As far as controlling which get kicked off first, glPrioritizeTextures is generally mentioned as a no-op. And while NVidia hasn’t updated their GPU programming guide in a good while (3 years), we might have some clue as to how to influence texture/render target GPU residency priority through advice there (see below). But best advice, just never fill up GPU memory and then you don’t have to worry about this.

The problem indeed seems to be using a single FBO. As a test, I switched to using another FBO for shadow map rendering (switching between shadowmaps and the main view is the most frequent rendertarget change for me), and most of the “unexpected” performance hit went away. The rendering as a whole is still some constant factor slower than on Windows & OpenGL, but it’s much more consistent now.
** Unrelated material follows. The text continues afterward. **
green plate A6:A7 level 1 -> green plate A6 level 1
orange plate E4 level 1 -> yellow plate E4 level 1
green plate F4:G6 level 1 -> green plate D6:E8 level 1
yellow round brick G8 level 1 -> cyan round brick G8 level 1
Now just to implement the multiple-FBO mechanism properly and transparently to the caller :slight_smile:

Thanks to all who replied!

Over the course of a frame, in rebinding different render targets to the FBO, do you ever change the resolution and/or pixel format of the FBO?
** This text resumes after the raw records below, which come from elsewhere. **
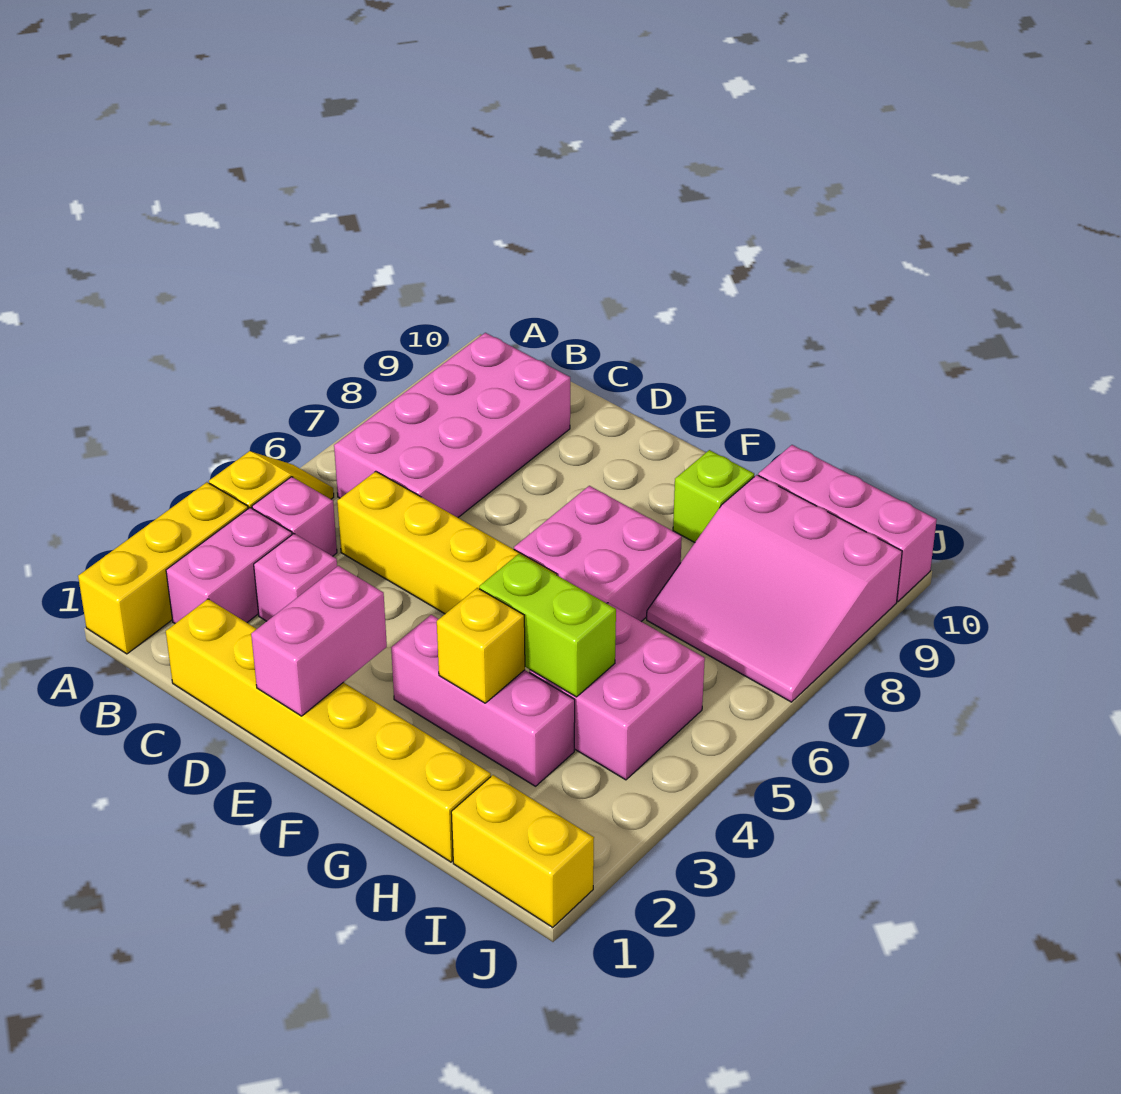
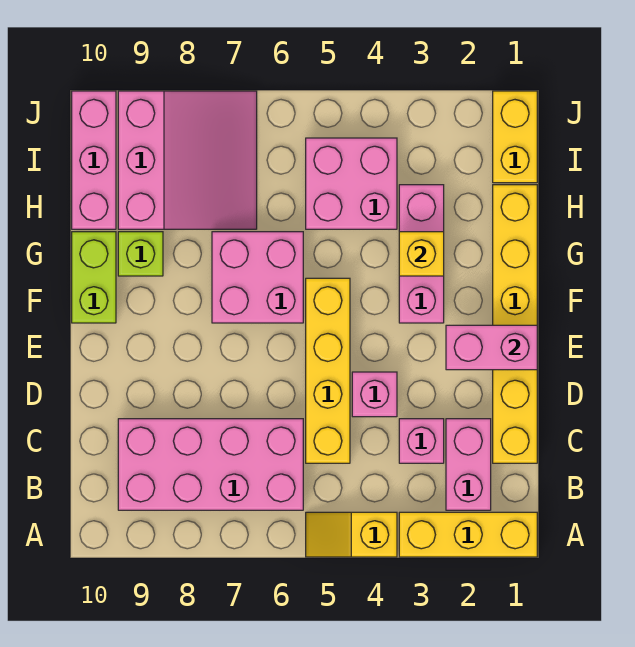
pink brick B2:B3 level 1 -> pink brick B2:C2 level 1
pink brick B4 level 1 -> pink brick D4 level 1
lime brick G4:H4 level 2 -> lime brick F10:G10 level 1

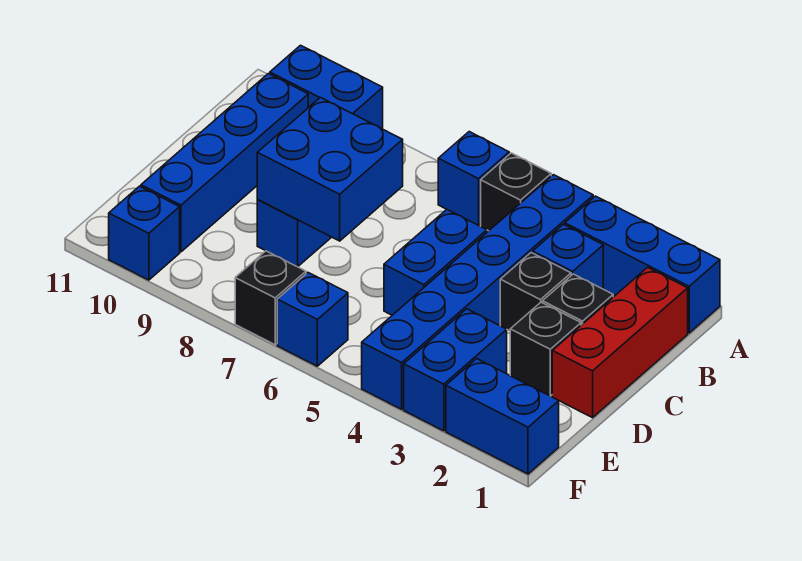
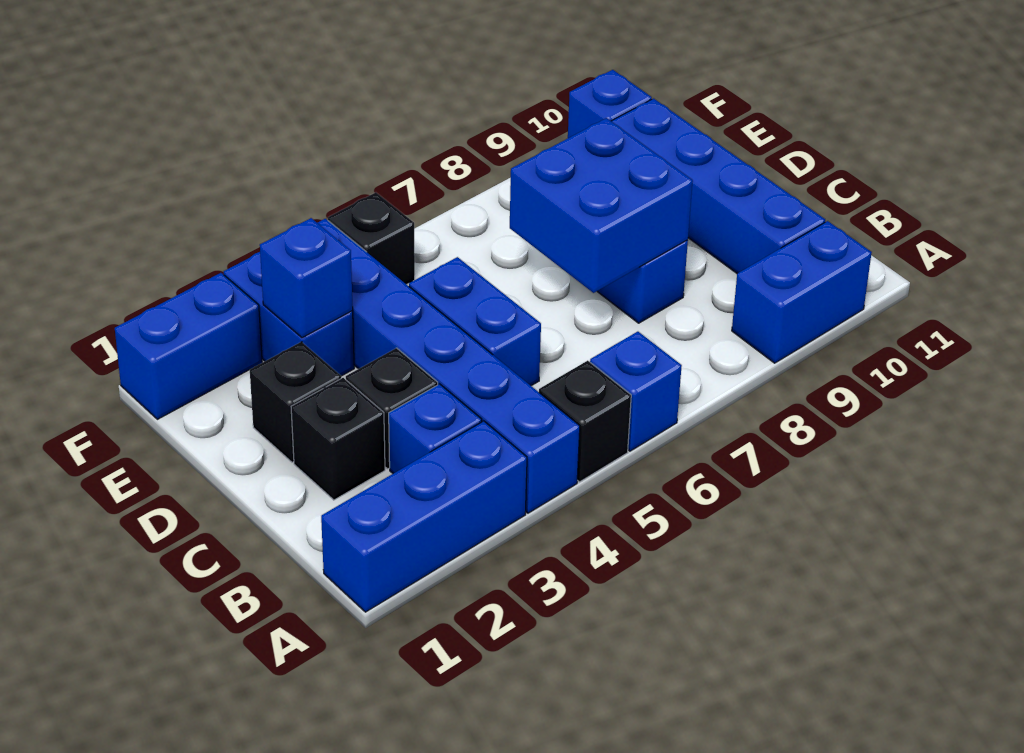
red brick B1:D1 level 1 -> none
blue brick F6 level 1 -> blue brick E3 level 2
black brick F7 level 1 -> black brick F5 level 1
I don’t know if it still is, but used to be that this was a slow path in the NVidia driver (circa GeForce 7 days). And yeah, the solution was to avoid doing that – use multiple FBOs.

Yes, the shadow maps (or possible post-processing buffers) are different size and format.

Would it possibly be that the Linux driver is still using older code?

The implication of your statement is that there’s a newer improved version. However, IIRC from the NVidia post, it’s not that this a path that was written inefficiently, but just that it’s a slow path. It said that reconfiguring the resolution or internal format of an FBO was expensive, and to avoid doing that a lot.

I can confirm further improvement (on Linux) by implementing a map of FBO’s, where the resolution and format form the search key.

However, what is curious that on Windows performance was always fine with the same hardware, and it did not improve over the initial code, which was just binding all surfaces to the same FBO.

That is interesting. Wonder if the Windows driver is doing the FBO virtualization thing under the covers that we’re both doing in the app.

Perhaps the Windows driver has to have a similar mechanism anyway to support Direct3D’s SetRenderTarget / SetDepthStencil API efficiently, and it just reuses it for OpenGL.

That would mean the FBO in fact exposes functionality closer to the hardware, while the Direct3D rendertarget setup is a further abstraction.

This topic was automatically closed 183 days after the last reply. New replies are no longer allowed.